Çiftçi Ekinlerinde Yüzlerce Garip Yumurta Buldu

Çiftçi Jack’in kalbi çiftliğinde benzeri görülmemiş bir olay yaşanırken hızla atmaya başladı. Bir hafta önce yemyeşil ve gür olan bir zamanlar gelişen mısır tarlası şimdi çorak ve ürkütücü bir şekilde sessizdi. Terk edilmiş geniş alana dağılmış gizemli yumurtalar, tüm mantığa meydan okuyan bir görüntüydü.
Jack, bu garip olay karşısında şaşkına dönerek, “Bir zamanlar aşina olduğumuz sığınağımızda neler yaşandı?” diye yüksek sesle merak etti.
Jack, bu gizemli istilacılardan topraklarını kurtarmaya kararlı bir şekilde traktörünü çalıştırdı. “Bu yumurtalar harap olmuş ekinlerimle bağlantılı olmalı,” diye mırıldandı, sorunlarının kaynağının onlar olduğuna ikna olmuştu.Ancak tam harekete geçeceği sırada kızları Mary ve Gisele traktörün önüne atladılar ve vücutlarıyla insan kalkanı oluşturdular.
“Nasıl bu kadar duyarsız olabiliyorsun?” diye yalvardılar, gözleri inançla parlıyordu.
Jack seçeneklerini tartarken hava gerginlikle yoğunlaştı. Birkaç kalp atışı boyunca sessizlik hüküm sürdü, kararın ağırlığı ona baskı yapıyordu. Sonra, aniden, heyecan verici bir farkındalıkla, herkesi şokta bırakan bir şey önerdi: “Ya yumurtadan çıkmalarına izin verirsek?”
Kızlar bakıştılar ve bir anlık tereddütten sonra başlarını salladılar. Jack, yumurtaları yok etme planlarını ertelemeyi ihtiyatla kabul etti. Bunun yerine, o ve kızları, ne çıkacağını merak ederek yumurtaları gözlemlemek için güvenli bir alan kurdular.

Çiftçi Jack, mısır tarlasının ortasında durmuş, nefesi kesilmiş bir halde etrafına bakıyordu. Yumurtalar… Onlarca, belki de yüzlerceydi. Bazıları çatlamıştı bile. Kabukları parçalanmış, içlerinden çıkan garip varlıklar toprağın üzerinde sürünerek iz bırakıyordu. Geceleri çıkan çıtırtıların ve sabaha karşı duyduğu boğuk seslerin kaynağı artık gün gibi ortadaydı.

Çıkan yaratıklar tavuk ya da ördek civcivlerine benzemiyordu.
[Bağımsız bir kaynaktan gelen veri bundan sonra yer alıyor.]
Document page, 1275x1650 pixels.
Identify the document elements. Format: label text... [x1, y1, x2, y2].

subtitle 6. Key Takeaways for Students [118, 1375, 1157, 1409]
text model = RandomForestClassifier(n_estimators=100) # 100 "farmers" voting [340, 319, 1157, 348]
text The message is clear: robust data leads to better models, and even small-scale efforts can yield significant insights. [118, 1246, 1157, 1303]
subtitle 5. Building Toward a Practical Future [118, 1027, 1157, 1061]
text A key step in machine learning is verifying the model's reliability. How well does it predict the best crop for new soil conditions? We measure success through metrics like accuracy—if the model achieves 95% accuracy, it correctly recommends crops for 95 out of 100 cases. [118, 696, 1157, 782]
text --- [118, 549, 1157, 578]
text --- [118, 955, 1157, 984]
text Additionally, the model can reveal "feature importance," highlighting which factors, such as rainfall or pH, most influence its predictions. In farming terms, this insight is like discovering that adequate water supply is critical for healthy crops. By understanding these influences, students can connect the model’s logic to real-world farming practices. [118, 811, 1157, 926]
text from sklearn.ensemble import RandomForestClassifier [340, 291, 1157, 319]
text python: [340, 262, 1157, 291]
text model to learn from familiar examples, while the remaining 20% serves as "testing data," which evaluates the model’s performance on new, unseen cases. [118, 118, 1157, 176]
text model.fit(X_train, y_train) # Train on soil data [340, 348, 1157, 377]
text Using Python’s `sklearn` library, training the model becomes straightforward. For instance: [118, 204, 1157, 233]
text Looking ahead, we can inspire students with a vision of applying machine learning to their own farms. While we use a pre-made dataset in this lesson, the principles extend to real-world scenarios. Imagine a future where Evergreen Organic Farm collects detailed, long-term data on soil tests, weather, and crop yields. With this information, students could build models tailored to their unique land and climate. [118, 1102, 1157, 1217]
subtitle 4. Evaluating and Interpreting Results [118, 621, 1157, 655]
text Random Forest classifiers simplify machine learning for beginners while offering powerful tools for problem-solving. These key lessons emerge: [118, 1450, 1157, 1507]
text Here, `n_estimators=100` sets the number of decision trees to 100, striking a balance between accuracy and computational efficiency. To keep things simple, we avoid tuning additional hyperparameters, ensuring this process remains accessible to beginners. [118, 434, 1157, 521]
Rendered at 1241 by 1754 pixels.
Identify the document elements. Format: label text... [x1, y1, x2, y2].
Ciltleri pürüzsüz, hafifçe parlayan bir yapıya sahipti. Gözleri büyük ve karanlıktı, sanki her şeyi bir bakışta görüyormuş gibiydiler. Üstelik sessizdiler, ölümcül bir sessizlik…

Jack bir adım geri attı, ayağı bir kabuğa takıldı ve sendeledi. Tam o anda, yakındaki bir yumurta daha çatladı. İçinden çıkan şey başını yavaşça kaldırdı ve doğrudan Jack’in gözlerinin içine baktı. O an zaman durdu sanki. Bu varlıklar sadece dünyaya ait değildi. İçlerinde başka bir yerin, başka bir dünyanın izleri vardı.

Jack, evine doğru hızla koştu. Telefonu alıp yetkililere haber vermeye çalıştı ama sinyal yoktu. Radyoyu açtı, parazit… Elektrikler bir anda kesildi. Tüm çiftlik, esrarengiz bir uğultuyla sarsılmaya başladı.

Ertesi sabah kasaba halkı Jack’i merak edip çiftliğe geldiğinde onu ne evinde ne de arazisinde bulabildiler. Ancak mısır tarlasının ortasında hâlâ o yumurtalar vardı. Artık daha fazla çatlamış, daha fazla yaratık serbest kalmıştı.

Ve o günden sonra, her dolunay gecesi mısır tarlasından tuhaf sesler gelmeye başladı. Kimileri Jack’i hâlâ o varlıklarla birlikte gördüğünü iddia etti. Ama tek bildikleri şey vardı: O yumurtalar bir başlangıçtı… ve son henüz gelmemişti.